Ela abriu a boca para dizer alguma coisa, mas logo a fechou. Eu a vi engolir em seco, vi os seus olhos brilharem, sem saber se eram lágrimas até que uma escorreu pela sua bochecha e continuou descendo.

E então estávamos nos braços um do outro.

Quando voltamos para a fazenda, duas horas depois, Carl tinha pegado no sono sentado na poltrona de papai.

Avisei que estava indo para a cama e, enquanto subia as escadas, ouvi Shannon acordar Carl.

E naquela noite, pela primeira vez em mais de um ano, não sonhei com Shannon.

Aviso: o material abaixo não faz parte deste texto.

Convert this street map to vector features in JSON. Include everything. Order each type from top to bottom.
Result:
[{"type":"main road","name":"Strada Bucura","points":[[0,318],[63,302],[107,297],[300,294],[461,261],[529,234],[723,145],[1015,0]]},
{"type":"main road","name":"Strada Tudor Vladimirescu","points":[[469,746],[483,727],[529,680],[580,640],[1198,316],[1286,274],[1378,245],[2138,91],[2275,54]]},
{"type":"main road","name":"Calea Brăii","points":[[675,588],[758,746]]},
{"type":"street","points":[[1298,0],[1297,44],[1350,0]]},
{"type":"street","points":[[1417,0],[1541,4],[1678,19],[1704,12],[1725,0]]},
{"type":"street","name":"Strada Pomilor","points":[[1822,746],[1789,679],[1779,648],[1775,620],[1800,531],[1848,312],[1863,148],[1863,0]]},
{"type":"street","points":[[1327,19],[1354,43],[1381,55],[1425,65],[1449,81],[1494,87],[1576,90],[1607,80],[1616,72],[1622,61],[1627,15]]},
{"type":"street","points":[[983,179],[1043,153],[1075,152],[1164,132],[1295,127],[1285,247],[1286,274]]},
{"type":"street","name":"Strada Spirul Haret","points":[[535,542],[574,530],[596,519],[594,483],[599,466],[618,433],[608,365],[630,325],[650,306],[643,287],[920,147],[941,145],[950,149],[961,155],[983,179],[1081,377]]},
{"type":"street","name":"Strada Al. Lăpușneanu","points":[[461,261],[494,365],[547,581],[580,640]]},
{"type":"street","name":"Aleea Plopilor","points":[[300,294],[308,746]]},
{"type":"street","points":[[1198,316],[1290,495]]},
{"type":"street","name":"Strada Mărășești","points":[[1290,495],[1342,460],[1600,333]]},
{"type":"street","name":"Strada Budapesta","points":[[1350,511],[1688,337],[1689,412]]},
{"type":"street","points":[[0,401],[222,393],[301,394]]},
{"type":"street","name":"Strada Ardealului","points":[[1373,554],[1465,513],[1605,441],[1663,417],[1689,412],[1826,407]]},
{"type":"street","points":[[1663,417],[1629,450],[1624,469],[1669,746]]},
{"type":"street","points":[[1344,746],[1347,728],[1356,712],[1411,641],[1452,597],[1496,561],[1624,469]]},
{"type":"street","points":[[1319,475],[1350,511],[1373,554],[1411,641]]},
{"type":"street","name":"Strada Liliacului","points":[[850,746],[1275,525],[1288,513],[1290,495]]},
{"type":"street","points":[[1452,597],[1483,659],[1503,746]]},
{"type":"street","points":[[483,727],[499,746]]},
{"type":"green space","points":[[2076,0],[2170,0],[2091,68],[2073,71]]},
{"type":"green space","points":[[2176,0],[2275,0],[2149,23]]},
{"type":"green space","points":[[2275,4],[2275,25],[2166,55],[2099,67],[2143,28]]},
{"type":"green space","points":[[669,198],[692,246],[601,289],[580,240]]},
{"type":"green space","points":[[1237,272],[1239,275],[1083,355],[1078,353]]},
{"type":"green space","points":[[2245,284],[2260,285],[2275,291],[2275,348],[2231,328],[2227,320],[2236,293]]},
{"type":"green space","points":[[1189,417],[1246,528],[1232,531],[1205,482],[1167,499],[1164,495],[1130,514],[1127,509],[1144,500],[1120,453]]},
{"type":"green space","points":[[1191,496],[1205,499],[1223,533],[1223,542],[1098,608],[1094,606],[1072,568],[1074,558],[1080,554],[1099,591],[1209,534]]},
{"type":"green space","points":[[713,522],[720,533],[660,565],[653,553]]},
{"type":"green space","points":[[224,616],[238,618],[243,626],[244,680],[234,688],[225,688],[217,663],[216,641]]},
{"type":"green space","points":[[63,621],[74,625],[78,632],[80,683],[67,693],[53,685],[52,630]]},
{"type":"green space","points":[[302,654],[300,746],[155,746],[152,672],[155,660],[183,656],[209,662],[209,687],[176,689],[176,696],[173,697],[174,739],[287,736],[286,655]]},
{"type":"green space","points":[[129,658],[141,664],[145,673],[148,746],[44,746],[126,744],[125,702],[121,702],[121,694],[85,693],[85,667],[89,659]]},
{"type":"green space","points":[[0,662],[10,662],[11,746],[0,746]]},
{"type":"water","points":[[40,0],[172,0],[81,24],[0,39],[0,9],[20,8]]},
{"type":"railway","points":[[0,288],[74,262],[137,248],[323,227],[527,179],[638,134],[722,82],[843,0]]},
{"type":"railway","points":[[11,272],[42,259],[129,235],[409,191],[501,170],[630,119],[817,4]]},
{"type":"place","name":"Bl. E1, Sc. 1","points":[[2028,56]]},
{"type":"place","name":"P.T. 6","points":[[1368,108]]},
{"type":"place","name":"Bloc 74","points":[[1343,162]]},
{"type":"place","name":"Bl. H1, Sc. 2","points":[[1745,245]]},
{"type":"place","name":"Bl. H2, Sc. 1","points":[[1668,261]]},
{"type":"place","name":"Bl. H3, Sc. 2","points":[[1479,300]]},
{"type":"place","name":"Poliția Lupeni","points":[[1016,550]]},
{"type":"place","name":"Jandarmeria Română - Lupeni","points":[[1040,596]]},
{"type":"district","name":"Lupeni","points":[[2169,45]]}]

Em vez disso sonhei que estava caindo.


49

VÉSPERA DE NATAL PARA três

Dormi até o meio-dia. Tinha trabalhado feito um condenado nas últimas semanas e precisava dormir bastante para recuperar as muitas noites perdidas de sono. Desci as escadas, desejei feliz Natal, esquentei o café, folheei uma antiga revista dedicada às festas natalinas, expliquei algumas das singulares tradições norueguesas para Shannon e ajudei Carl a amassar os nabos-redondos para o purê. Carl e Shannon mal trocaram uma palavra. Limpei a neve, embora fosse óbvio que não nevava havia alguns dias, troquei o feixe de aveia natalino, preparei mingau e levei uma tigela para o celeiro, bati no saco de pancadas algumas vezes e calcei os esquis no pátio. Esquiei os primeiros metros acompanhando algumas marcas excepcionalmente largas deixadas por pneus de verão. Atravessei os montes de neve ao lado da estrada e depois fiz a minha própria trilha enquanto partia para o canteiro de obras do hotel.

Por algum motivo, avistar a construção lá na montanha descampada me fez pensar no pouso na lua. Aridez, quietude e a sensação de algo feito pelo homem que não fazia o menor sentido naquela paisagem. Os grandes módulos de madeira pré-fabricados de que Carl havia falado estavam fixados nas fundações por cabos de aço que, de acordo com os engenheiros, manteriam tudo no lugar mesmo sob rajadas de vento fortes feito um furacão. Por ser semana de Natal e feriado, não havia luzes acesas nos galpões dos pedreiros. Começou a escurecer.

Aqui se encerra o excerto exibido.